From the data below, return all lines holding the string "endpoint".
____________________
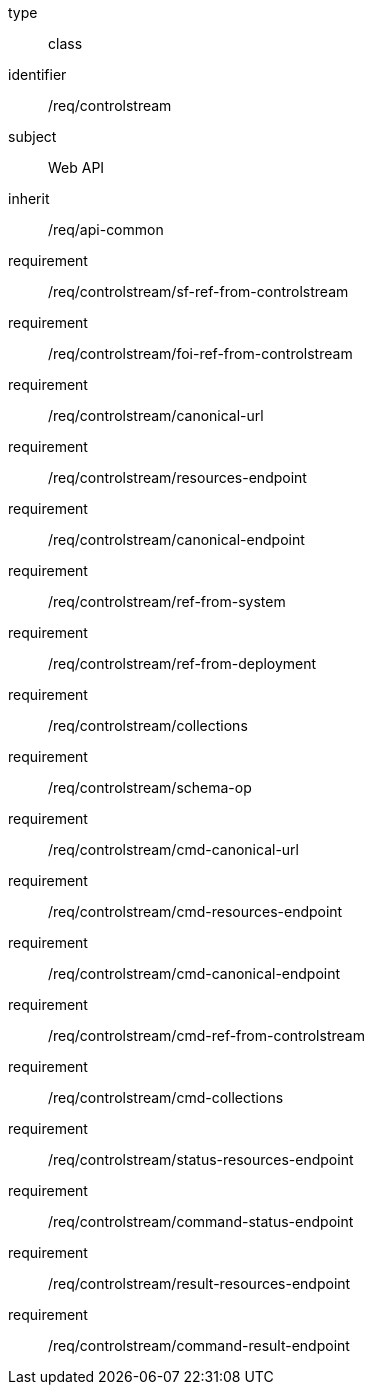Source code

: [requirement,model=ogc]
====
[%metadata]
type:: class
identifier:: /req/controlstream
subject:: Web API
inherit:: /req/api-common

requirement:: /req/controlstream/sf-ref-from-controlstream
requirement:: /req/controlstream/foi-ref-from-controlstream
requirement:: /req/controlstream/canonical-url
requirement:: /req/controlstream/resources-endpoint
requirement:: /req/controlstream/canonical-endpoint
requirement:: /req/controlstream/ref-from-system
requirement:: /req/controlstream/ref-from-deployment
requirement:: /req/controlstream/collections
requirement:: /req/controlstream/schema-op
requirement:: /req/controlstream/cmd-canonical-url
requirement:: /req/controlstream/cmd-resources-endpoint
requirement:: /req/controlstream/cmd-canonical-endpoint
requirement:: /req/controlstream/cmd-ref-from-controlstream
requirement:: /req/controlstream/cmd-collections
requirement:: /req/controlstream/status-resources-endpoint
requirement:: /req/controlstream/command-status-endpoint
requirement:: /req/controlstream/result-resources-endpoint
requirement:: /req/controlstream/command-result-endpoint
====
____________________
EXPECTED OUTPUT
requirement:: /req/controlstream/resources-endpoint
requirement:: /req/controlstream/canonical-endpoint
requirement:: /req/controlstream/cmd-resources-endpoint
requirement:: /req/controlstream/cmd-canonical-endpoint
requirement:: /req/controlstream/status-resources-endpoint
requirement:: /req/controlstream/command-status-endpoint
requirement:: /req/controlstream/result-resources-endpoint
requirement:: /req/controlstream/command-result-endpoint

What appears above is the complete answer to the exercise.